Et évacuons la question tout de suite : oui, même dans un établissement tranquille en pleine nature, où le ski fait partie du tronc commun au collège et où l’ambiance est plutôt bonne, certains adolescents se suicident. Quand j’étais en première, une ancienne camarade a été retrouvée pendue. À ma connaissance, elle n’a pas laissé d’explication, laissant à chacun le soin d’invoquer le conseil de classe du deuxième semestre, les camarades, la pression des notes ou ceci cela…

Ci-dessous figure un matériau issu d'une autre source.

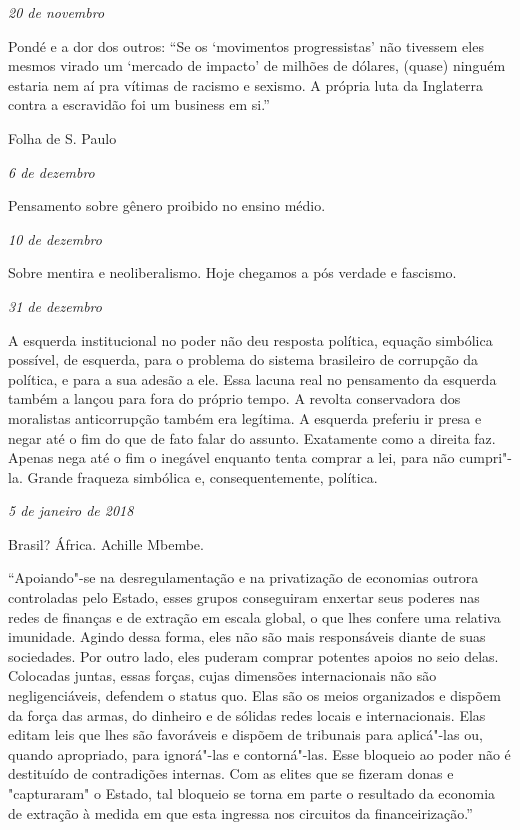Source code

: \begin{flushright}
\emph{20 de novembro}
\end{flushright}

Pondé e a dor dos outros: ``Se os `movimentos progressistas' não
tivessem eles mesmos virado um `mercado de impacto' de milhões de
dólares, (quase) ninguém estaria nem aí pra vítimas de racismo e
sexismo. A própria luta da Inglaterra contra a escravidão foi um
business em si.''

Folha de S. Paulo

\begin{flushright}
\emph{6 de dezembro}
\end{flushright}

Pensamento sobre gênero proibido no ensino médio.

\begin{flushright}
\emph{10 de dezembro}
\end{flushright}

Sobre mentira e neoliberalismo. Hoje chegamos a pós verdade e fascismo.

\begin{flushright}
\emph{31 de dezembro}
\end{flushright}

A esquerda institucional no poder não deu resposta política, equação
simbólica possível, de esquerda, para o problema do sistema brasileiro
de corrupção da política, e para a sua adesão a ele. Essa lacuna real no
pensamento da esquerda também a lançou para fora do próprio tempo. A
revolta conservadora dos moralistas anticorrupção também era legítima. A
esquerda preferiu ir presa e negar até o fim do que de fato falar do
assunto. Exatamente como a direita faz. Apenas nega até o fim o inegável
enquanto tenta comprar a lei, para não cumpri"-la. Grande fraqueza
simbólica e, consequentemente, política.

\begin{flushright}
\emph{5 de janeiro de 2018}
\end{flushright}

Brasil? África. Achille Mbembe.

``Apoiando"-se na desregulamentação e na privatização de economias
outrora controladas pelo Estado, esses grupos conseguiram enxertar seus
poderes nas redes de finanças e de extração em escala global, o que lhes
confere uma relativa imunidade. Agindo dessa forma, eles não são mais
responsáveis diante de suas sociedades. Por outro lado, eles puderam
comprar potentes apoios no seio delas. Colocadas juntas, essas forças,
cujas dimensões internacionais não são negligenciáveis, defendem o
status quo. Elas são os meios organizados e dispõem da força das armas,
do dinheiro e de sólidas redes locais e internacionais. Elas editam leis
que lhes são favoráveis e dispõem de tribunais para aplicá"-las ou,
quando apropriado, para ignorá"-las e contorná"-las. Esse bloqueio ao
poder não é destituído de contradições internas. Com as elites que se
fizeram donas e "capturaram" o Estado, tal bloqueio se torna em parte o
resultado da economia de extração à medida em que esta ingressa nos
circuitos da financeirização.''

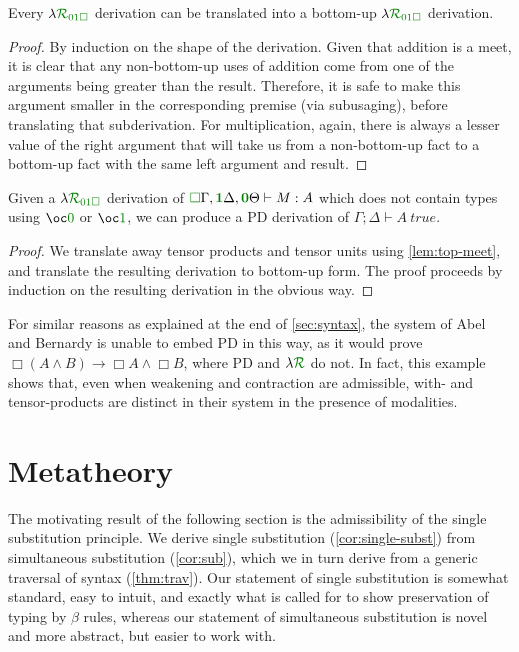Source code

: \documentclass[submission,copyright,creativecommons]{eptcs}
\begin{document}
\begin{lemma}
  Every $\name_{\instPD}$ derivation can be translated into a bottom-up
  $\name_{\instPD}$ derivation.
\end{lemma}
\begin{proof}
  By induction on the shape of the derivation.
  Given that addition is a meet, it is clear that any non-bottom-up uses of
  addition come from one of the arguments being greater than the result.
  Therefore, it is safe to make this argument smaller in the corresponding
  premise (via subusaging), before translating that subderivation.
  For multiplication, again, there is always a lesser value of the right
  argument that will take us from a non-bottom-up fact to a bottom-up fact with
  the same left argument and result.
\end{proof}

\begin{proposition}[\name{} $\to$ PD]
  Given a $\name_{\instPD}$ derivation of
  $\ctx{\Gamma}{\vct\valid}, \ctx{\Delta}{\vct\true}, \ctx{\Theta}{\vct\unused}
  \vdash M : A$ which does not contain types using $\excl{\unused}{}$ or
  $\excl{\true}{}$, we can produce a PD derivation of
  $\Gamma; \Delta \vdash A~\mathit{true}$.
\end{proposition}
\begin{proof}
  We translate away tensor products and tensor units using
  \autoref{lem:top-meet}, and translate the resulting derivation to bottom-up
  form.
  The proof proceeds by induction on the resulting derivation in the obvious
  way.
\end{proof}

For similar reasons as explained at the end of \autoref{sec:syntax}, the
system of Abel and Bernardy \cite{AbelBernardy2020} is unable to embed PD in
this way, as it would prove
$\Box(A \wedge B) \to \Box A \wedge \Box B$, where PD and $\name$ do not.
In fact, this example shows that, even when weakening and contraction are
admissible, with- and tensor-products are distinct in their system in the
presence of modalities.

\section{Metatheory}\label{sec:metatheory}

The motivating result of the following section is the admissibility of the
single substitution principle.
We derive single substitution (\autoref{cor:single-subst}) from simultaneous
substitution (\autoref{cor:sub}), which we in turn derive from a generic
traversal of syntax (\autoref{thm:trav}).
Our statement of single substitution is somewhat standard, easy to intuit, and
exactly what is called for to show preservation of typing by $\beta$ rules,
whereas our statement of simultaneous substitution is novel and more abstract,
but easier to work with.
\end{document}

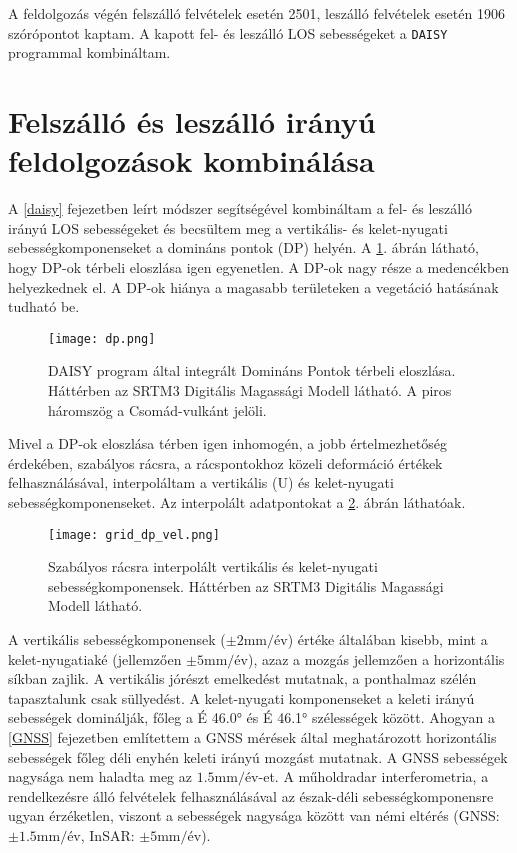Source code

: \documentclass[12pt]{report}
\numberwithin{equation}{section}
\numberwithin{table}{section}
\numberwithin{figure}{section}
\begin{document}
A feldolgozás végén felszálló felvételek esetén 2501, leszálló felvételek esetén 1906 szórópontot kaptam. A kapott fel- és leszálló LOS sebességeket a \texttt{DAISY} programmal kombináltam.

\section{Felszálló és leszálló irányú feldolgozások kombinálása}

A \ref{daisy} fejezetben leírt módszer segítségével kombináltam a fel- és leszálló irányú LOS sebességeket és becsültem meg a vertikális- és kelet-nyugati sebességkomponenseket a domináns pontok (DP) helyén. A \ref{dps}. ábrán látható, hogy DP-ok térbeli eloszlása igen egyenetlen. A DP-ok nagy része a medencékben helyezkednek el. A DP-ok hiánya a magasabb területeken a vegetáció hatásának tudható be.

\begin{figure}[H]
    \centering
    \texttt{[image: dp.png]}
    \caption{DAISY program által integrált Domináns Pontok térbeli eloszlása. Háttérben az SRTM3 Digitális Magassági Modell \cite{SRTM} látható. A piros háromszög a Csomád-vulkánt jelöli.}\label{dps}
\end{figure}

Mivel a DP-ok eloszlása térben igen inhomogén, a jobb értelmezhetőség érdekében, szabályos rácsra, a rácspontokhoz közeli deformáció értékek felhasználásával, interpoláltam a vertikális (U) és kelet-nyugati sebességkomponenseket. Az interpolált adatpontokat a \ref{dp_vel}. ábrán láthatóak.

\begin{figure}[H]
    \centering
    \texttt{[image: grid\_dp\_vel.png]}
    \caption{Szabályos rácsra interpolált vertikális és kelet-nyugati sebességkomponensek. Háttérben az SRTM3 Digitális Magassági Modell \cite{SRTM} látható.}\label{dp_vel}
\end{figure}

A vertikális sebességkomponensek ($\pm 2 \text{mm}/\text{év}$) értéke általában kisebb, mint a kelet-nyugatiaké (jellemzően $\pm 5 \text{mm}/\text{év}$), azaz a mozgás jellemzően a horizontális síkban zajlik. A vertikális jórészt emelkedést mutatnak, a ponthalmaz szélén tapasztalunk csak süllyedést. A kelet-nyugati komponenseket a keleti irányú sebességek dominálják, főleg a É \ang{46.0} és É \ang{46.1} szélességek között. Ahogyan a \ref{GNSS} fejezetben említettem a GNSS mérések \cite{Hoeven2005, Schmitt2007} által meghatározott horizontális sebességek főleg déli enyhén keleti irányú mozgást mutatnak. A GNSS sebességek nagysága nem haladta meg az $1.5 \text{mm}/\text{év}$-et. A műholdradar interferometria, a rendelkezésre álló felvételek felhasználásával az észak-déli sebességkomponensre ugyan érzéketlen, viszont a sebességek nagysága között van némi eltérés (GNSS: $\pm 1.5 \text{mm}/\text{év}$, InSAR: $\pm 5 \text{mm}/\text{év}$).
\end{document}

Hannah Baker, elle, a laissé des explications. Sept cassettes audio, treize faces, plusieurs heures d’enregistrements qu’elle a déposés devant la porte d’un ami avec une instruction : faire tourner chez les gens concernés. D’abord, le « jock » (le sportif de service, qui mise sur l’équipe de basket bien plus que sur les cours pour avoir son bac) qui a lancé des rumeurs faisant d’elle une fille facile. Puis, son amie qui s’est dressée contre elle en l’accusant d’avoir provoqué une rupture. Puis, son ami qui l’a inscrite comme « plus beau cul du lycée » sur une liste qui tournait de main en main. Et ainsi de suite, allant crescendo jusqu’au jour où elle décide de rentrer chez elle et de mettre fin à ses jours.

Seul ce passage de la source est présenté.